Quelles que soient les causes, les solutions ne manquent pas. «Les tire-au-flanc ne sont pas une fatalité. A condition de décortiquer avec l’intéressé les causes de la panne pour faire ressortir les points positifs et les points négatifs de son activité et établir avec lui un plan d’action», ajoute Hassan Chraibi.
Cela passe aussi par une meilleure gestion des ressources humaines. Dans les entreprises qui se respectent, ce problème se règle par la formation, la reconversion et la gestion prévisionnelle des emplois et des compétences. Mais encore faut-il que la DRH fasse partie du comité stratégique de l’entreprise. Son implication est importante pour surveiller l’attitude de certains managers.
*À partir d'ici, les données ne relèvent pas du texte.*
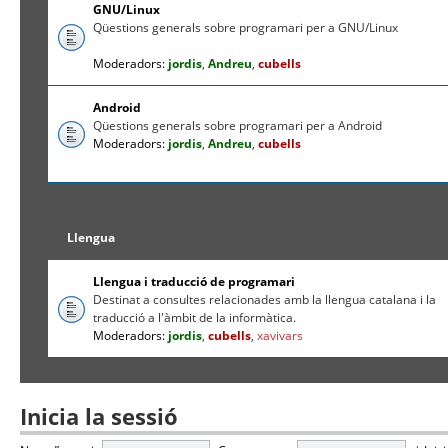
GNU/Linux
Qüestions generals sobre programari per a GNU/Linux
Moderadors:
jordis
,
Andreu
,
cubells
Android
Qüestions generals sobre programari per a Android
Moderadors:
jordis
,
Andreu
,
cubells
Llengua
Llengua i traducció de programari
Destinat a consultes relacionades amb la llengua catalana i la
traducció a l'àmbit de la informàtica.
Moderadors:
jordis
,
cubells
,
xavivars
Inicia la sessió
Certaines entreprises ont recours à des méthodes professionnelles très responsables pour gérer de tels cas. Pour les seniors, l’entreprise peut envisager un outplacement. Il s’agit d’une assistance extérieure offerte par l’entreprise à la personne dont on envisage le départ. Elle est souvent pratiquée dans les cas des fusions-absorptions où l’entreprise se retrouve avec des compétences en double. C’est une solution qui facilite la réinsertion professionnelle du salarié dans des conditions de dignité et de reconnaissance. Le principe consiste à faire le bilan des compétences du salarié, d’identifier un nouveau projet professionnel pour lui et de convenir d’une démarche et d’une stratégie de prospection pour un nouvel emploi.
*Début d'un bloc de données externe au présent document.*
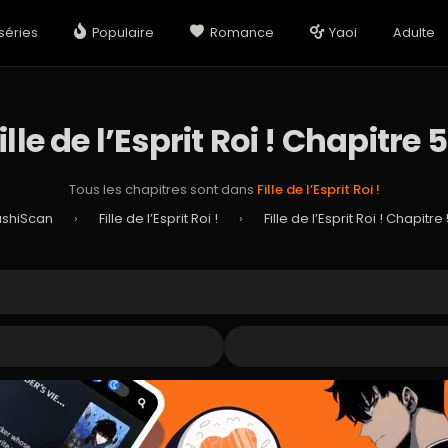
séries
Populaire
Romance
Yaoi
Adulte
ille de l’Esprit Roi ! Chapitre 
Tous les chapitres sont dans
Fille de l’Esprit Roi !
ushiScan
›
Fille de l’Esprit Roi !
›
Fille de l’Esprit Roi ! Chapitre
Le problème est que ce système est très peu développé au Maroc, s’il n’est pas tout simplement méconnu par la plupart des entreprises. Quoi qu’il en soit, si une personne ne fait pas réellement l’affaire, il est important de lui expliquer que son rendement est insatisfaisant par rapport à celui des autres employés et que la collaboration ne peut durer éternellement.